What is being asked. Sort through the entries below and pull out lines containing the word "operator".

The records.
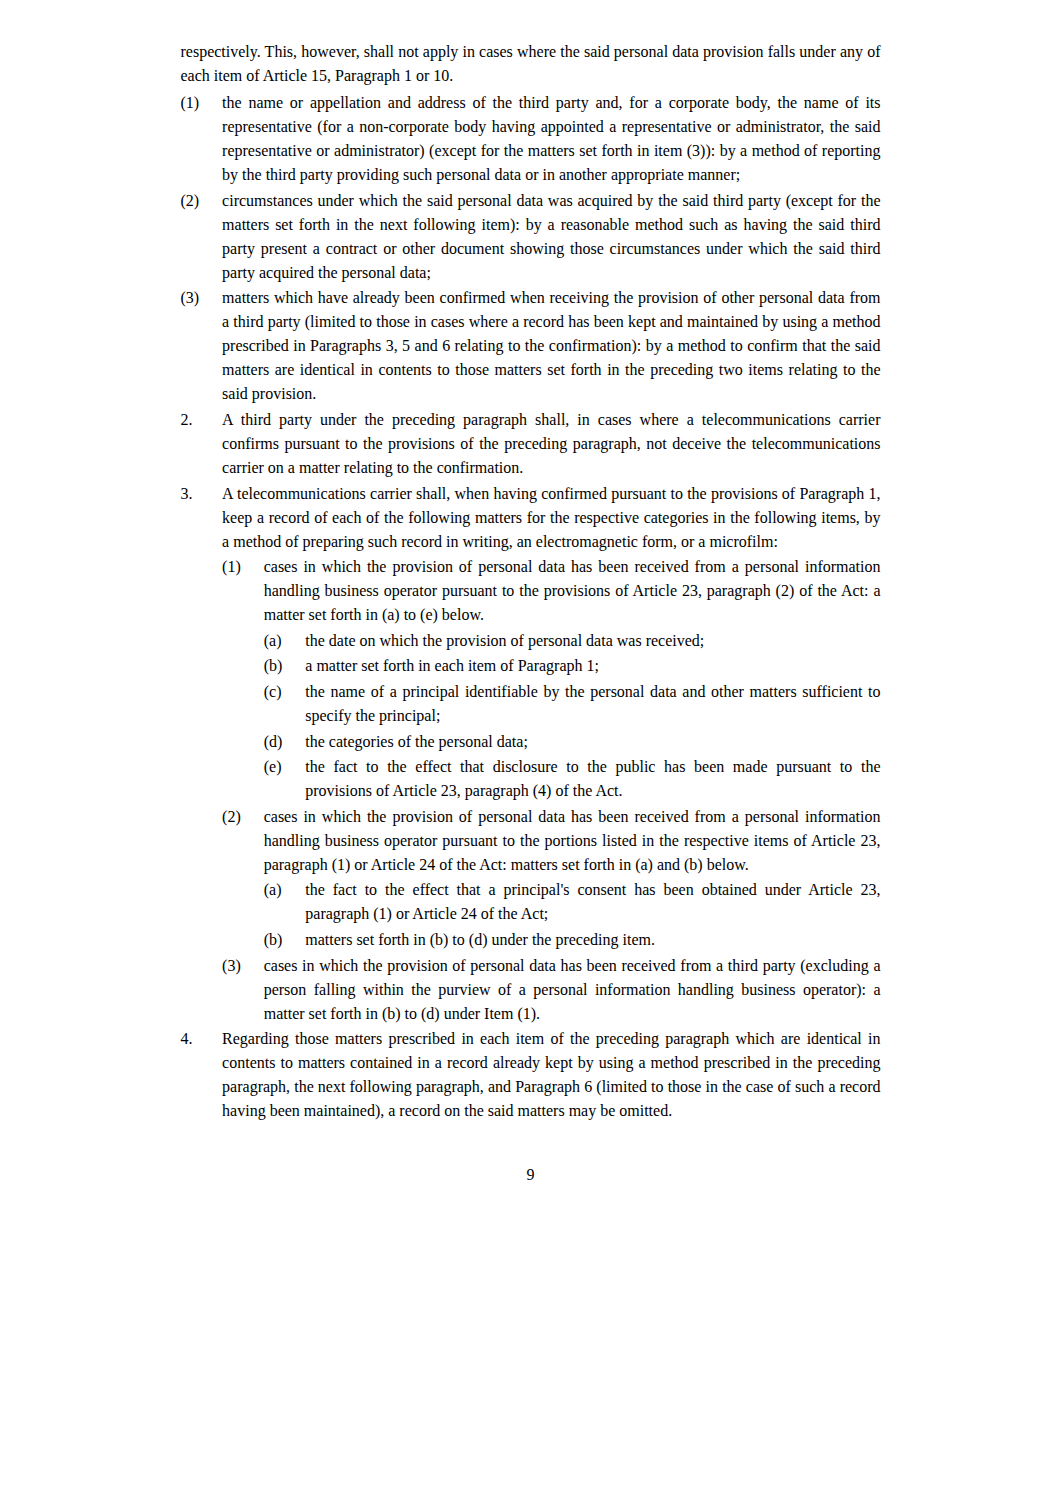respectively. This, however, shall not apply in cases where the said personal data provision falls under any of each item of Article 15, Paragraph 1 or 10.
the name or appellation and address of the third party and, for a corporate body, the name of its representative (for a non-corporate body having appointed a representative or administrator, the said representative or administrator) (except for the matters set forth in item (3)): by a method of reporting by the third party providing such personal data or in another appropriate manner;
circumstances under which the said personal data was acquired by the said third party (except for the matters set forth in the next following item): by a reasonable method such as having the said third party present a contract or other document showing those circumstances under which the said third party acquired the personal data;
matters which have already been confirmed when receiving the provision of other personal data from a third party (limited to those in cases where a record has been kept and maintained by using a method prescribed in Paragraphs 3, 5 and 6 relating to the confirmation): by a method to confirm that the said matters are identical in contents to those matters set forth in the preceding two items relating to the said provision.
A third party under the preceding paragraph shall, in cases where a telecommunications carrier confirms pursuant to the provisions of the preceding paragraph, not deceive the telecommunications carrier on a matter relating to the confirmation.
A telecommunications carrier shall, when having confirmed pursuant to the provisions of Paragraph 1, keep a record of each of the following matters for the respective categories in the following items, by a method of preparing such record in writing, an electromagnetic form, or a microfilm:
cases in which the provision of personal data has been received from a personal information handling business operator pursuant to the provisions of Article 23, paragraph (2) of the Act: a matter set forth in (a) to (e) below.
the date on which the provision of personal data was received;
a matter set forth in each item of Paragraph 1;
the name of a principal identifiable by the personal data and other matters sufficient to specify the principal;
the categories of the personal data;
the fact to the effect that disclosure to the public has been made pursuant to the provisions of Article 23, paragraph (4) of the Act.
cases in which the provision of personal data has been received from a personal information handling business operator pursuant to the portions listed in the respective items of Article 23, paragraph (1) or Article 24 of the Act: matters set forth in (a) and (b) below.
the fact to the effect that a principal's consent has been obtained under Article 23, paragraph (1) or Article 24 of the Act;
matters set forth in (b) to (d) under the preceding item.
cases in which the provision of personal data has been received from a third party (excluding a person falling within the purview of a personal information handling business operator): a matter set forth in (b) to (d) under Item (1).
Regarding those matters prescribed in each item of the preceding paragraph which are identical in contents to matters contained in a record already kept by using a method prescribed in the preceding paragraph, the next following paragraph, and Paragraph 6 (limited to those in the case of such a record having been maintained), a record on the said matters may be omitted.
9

Result of the task.
cases in which the provision of personal data has been received from a personal information handling business operator pursuant to the provisions of Article 23, paragraph (2) of the Act: a matter set forth in (a) to (e) below.
cases in which the provision of personal data has been received from a personal information handling business operator pursuant to the portions listed in the respective items of Article 23, paragraph (1) or Article 24 of the Act: matters set forth in (a) and (b) below.
cases in which the provision of personal data has been received from a third party (excluding a person falling within the purview of a personal information handling business operator): a matter set forth in (b) to (d) under Item (1).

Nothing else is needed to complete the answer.